- **AUFGABEN**:
1. Welches Amt hat Rob Mutsaerts laut dem Lesetext?
2. Erkläre anhand des Lesetexts, warum sich laut der Grundsatzkritik niemand für eine Religion ohne das Heilige interessiert.
3. Gib aus dem Lesetext den Abschnitt wortgetreu wieder, der mit den Worten „9. Jänner 2025“ beginnt und mit „in eigener Arbeitsübersetzung.“ endet.

- **LESETEXT**:
☆ ☆ ☆ ☆ ☆ ☆ ☆
9. Jänner 2025 in Weltkirche
Grundsatzkritik: „Wer interessiert sich für eine Religion ohne das Heilige? Niemand. Es ist einfach langweilig. Eine flache Liturgie ist bloß ein schlechtes Theaterstück mit einem seltsamen Szenario, aufgeführt von zweitklassigen Schauspielern.“
‘s-Hertogenbosch (kath.net/Blog Paarse Pepers) kath.net dokumentiert Auszüge aus dem Blogbeitrag „Notre Dame und die Zukunft der Kirche in den Niederlanden“ (22.12.2024) von Rob Mutsaerts (Foto), Weihbischof von ‘s-Hertogenbosch (Niederlande) in eigener Arbeitsübersetzung.
☆ ☆ ☆ ☆ ☆ ☆ ☆
- **MATERIAL**:

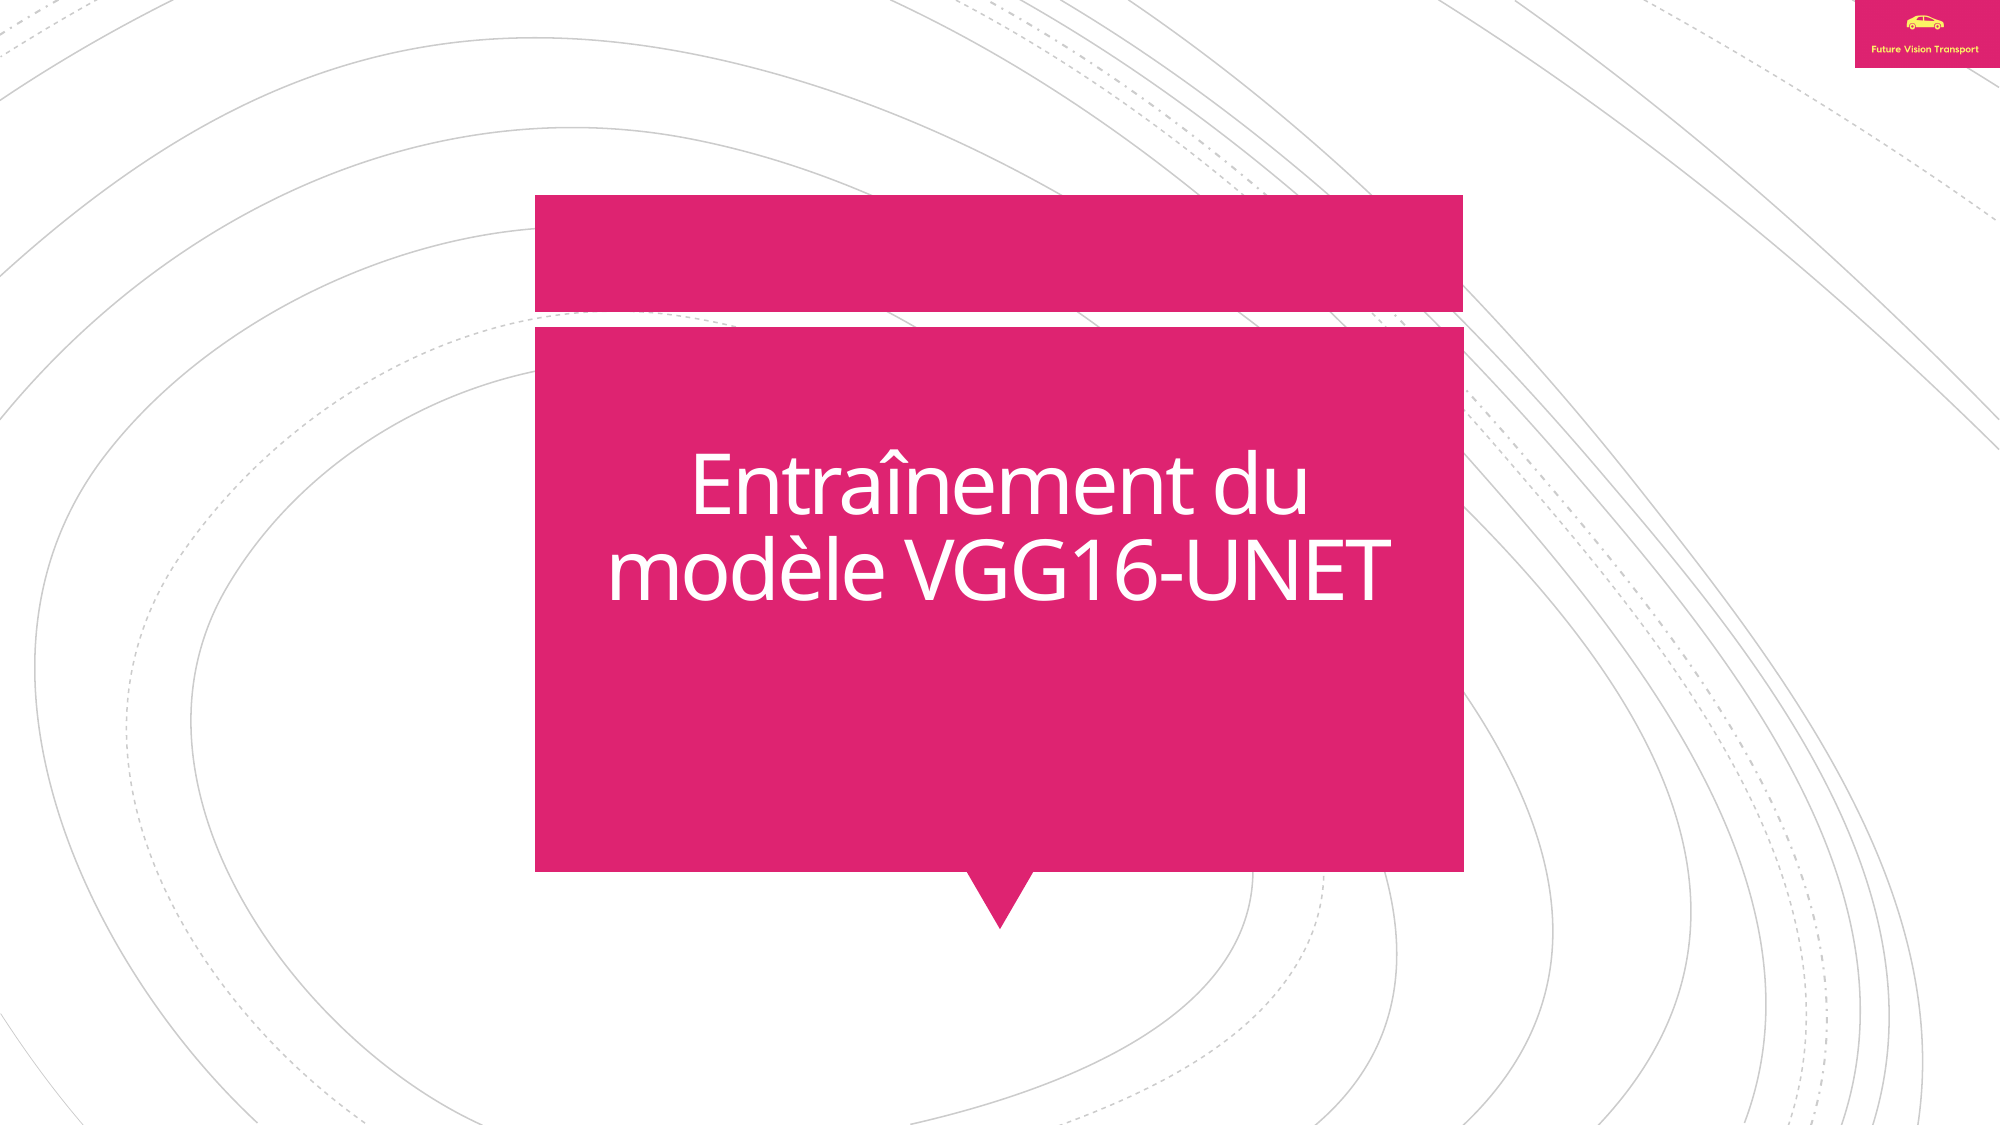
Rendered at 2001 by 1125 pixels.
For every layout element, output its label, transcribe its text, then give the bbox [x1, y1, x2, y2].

title Entraînement du modèle VGG16-UNET [548, 340, 1450, 618]
picture [1855, 0, 2000, 68]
☆ ☆ ☆ ☆ ☆ ☆ ☆
- **ANTWORTEN**:
1. Er ist Weihbischof von ‘s-Hertogenbosch in den Niederlanden.

2. Eine solche Religion ist einfach langweilig. Eine flache Liturgie ist bloß ein schlechtes Theaterstück mit einem seltsamen Szenario, aufgeführt von zweitklassigen Schauspielern.

3.
9. Jänner 2025 in Weltkirche
Grundsatzkritik: „Wer interessiert sich für eine Religion ohne das Heilige? Niemand. Es ist einfach langweilig. Eine flache Liturgie ist bloß ein schlechtes Theaterstück mit einem seltsamen Szenario, aufgeführt von zweitklassigen Schauspielern.“
‘s-Hertogenbosch (kath.net/Blog Paarse Pepers) kath.net dokumentiert Auszüge aus dem Blogbeitrag „Notre Dame und die Zukunft der Kirche in den Niederlanden“ (22.12.2024) von Rob Mutsaerts (Foto), Weihbischof von ‘s-Hertogenbosch (Niederlande) in eigener Arbeitsübersetzung.